Localization and function of histone methylation at active genes in "Drosophila"

In the eukaryotic nucleus, DNA is bound by an octamer of four core histones forming the fundamental repeating unit of chromatin, called the nucleosome. Presenting a barrier to virtually all DNA-templated events, nucleosomal packaging is subject to dynamic alterations.
Nucleosomal histone modifications have emerged as a major determinant of chromatin structure and gene expression. Genome-wide and local profiling of chromatin structure in Drosophila cells reveals a complex landscape of histone methylation marks along the body of active genes. Methylation of lysine 4 and lysine 79 of histone H3 coincide at promoters and gradually decrease towards the 3’ end. Conversely, H3 lysine 36 methylation states show very different distribution patterns. Dimethylation of H3K36 peaks downstream of promoter-proximal K4 methylation, whereas trimethylation accumulates towards the 3’ end of genes. These topographic differences do not reflect deposition-coupled targeting by histone variant H3.3 but instead argue for discrete regulation and function of active methylation marks during transcription elongation.
Indeed, H3K36 di- and trimethylation states rely on two distinct HMTs and display opposite effects on H4K16 acetylation at autosomal genes. This crosstalk is reminiscent of K36me3-dependent deacetylase recruitment in budding yeast, yet it is more intricate as dimethylation appears to signal for increased H4K16 acetylation. Apart from its autosomal function, H3K36me3 has a separate role to enhance H4K16 acetylation at the dosage-compensated X chromosome in male Drosophila cells. This additional function most likely involves MSL complex recruitment to dosage compensated genes.

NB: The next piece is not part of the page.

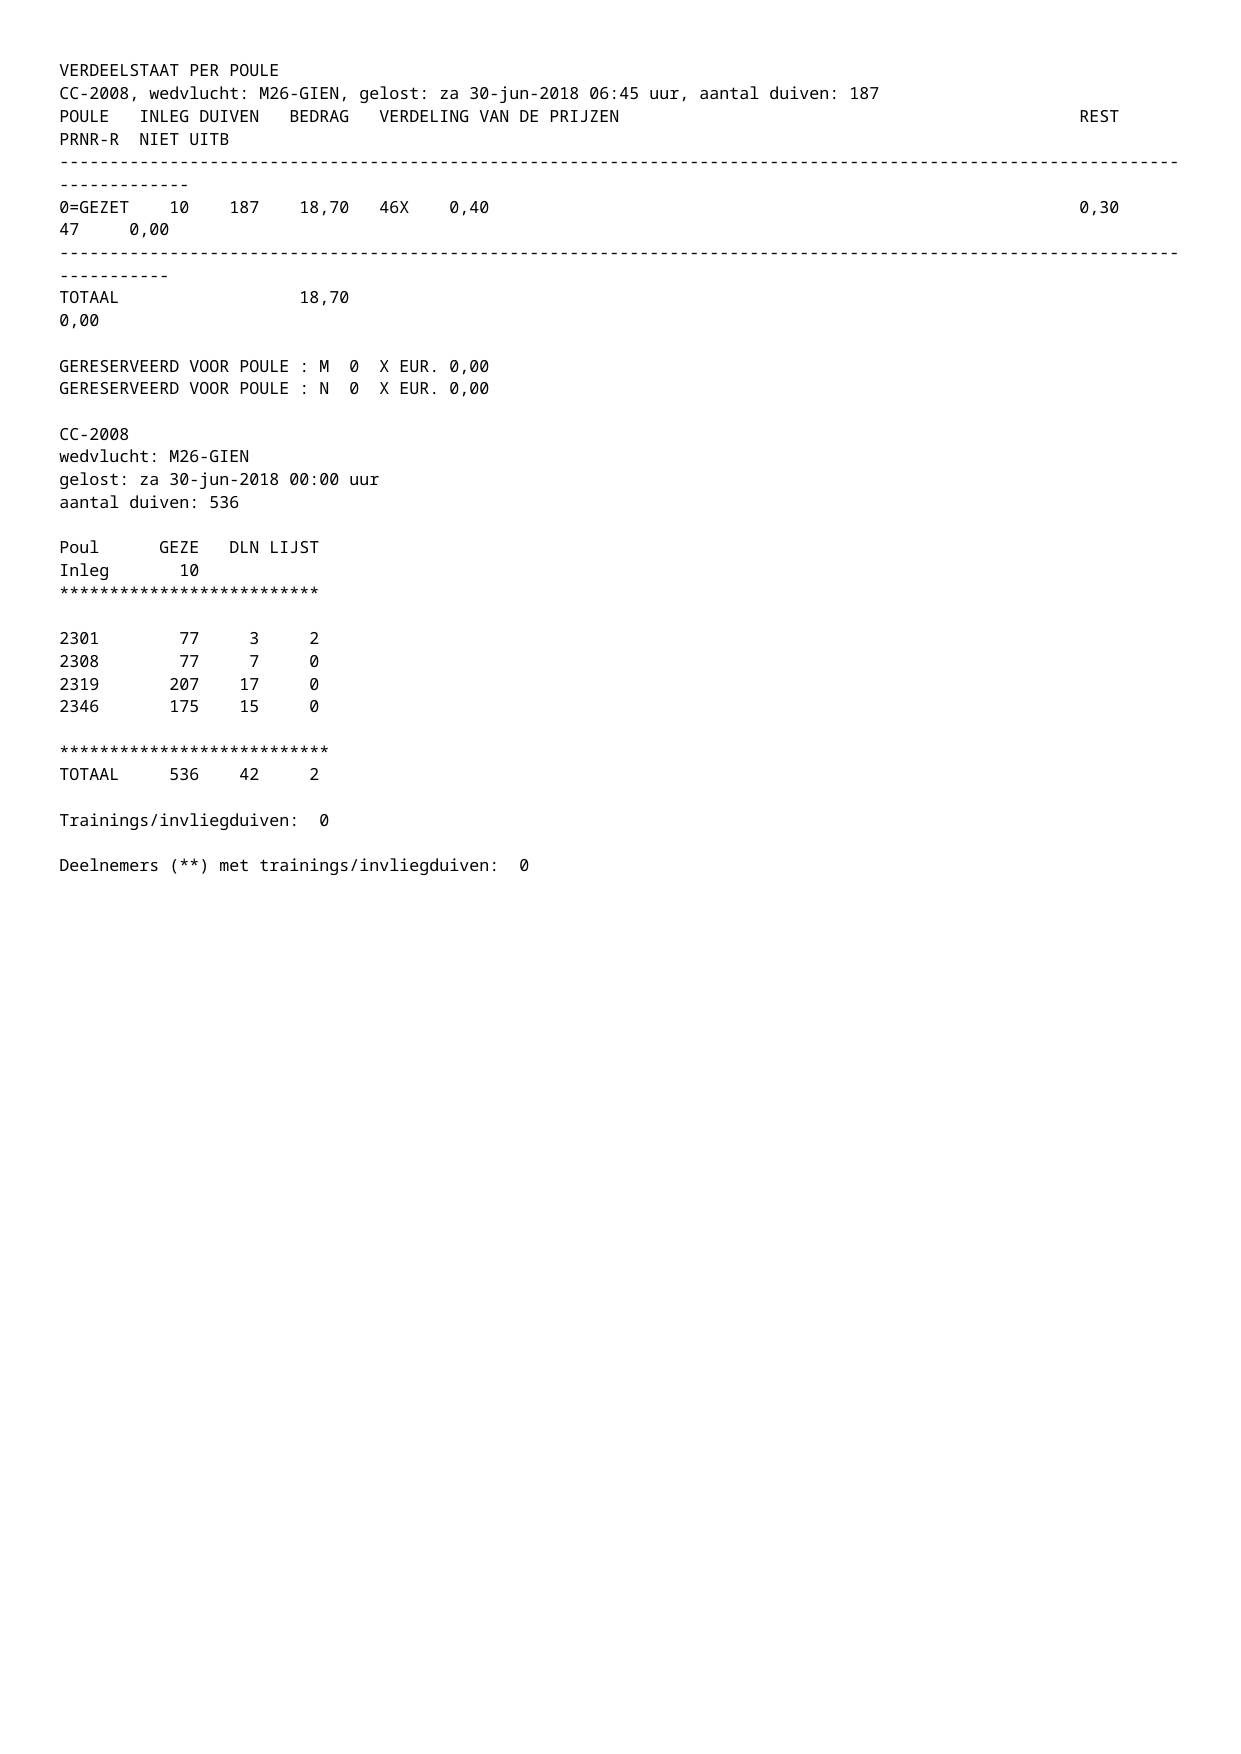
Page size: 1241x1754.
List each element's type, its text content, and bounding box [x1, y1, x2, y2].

Together, our results reveal a complex pattern of histone methylation marks at active genes, which may enable dynamic chromatin changes during transcription elongation in higher eukaryotes. Furthermore, the context-dependent readout of H3K36me3 implies that methylation marks act as general signaling platforms, which impart their specificity by recruiting effector proteins to characteristic landmarks along the transcription unit.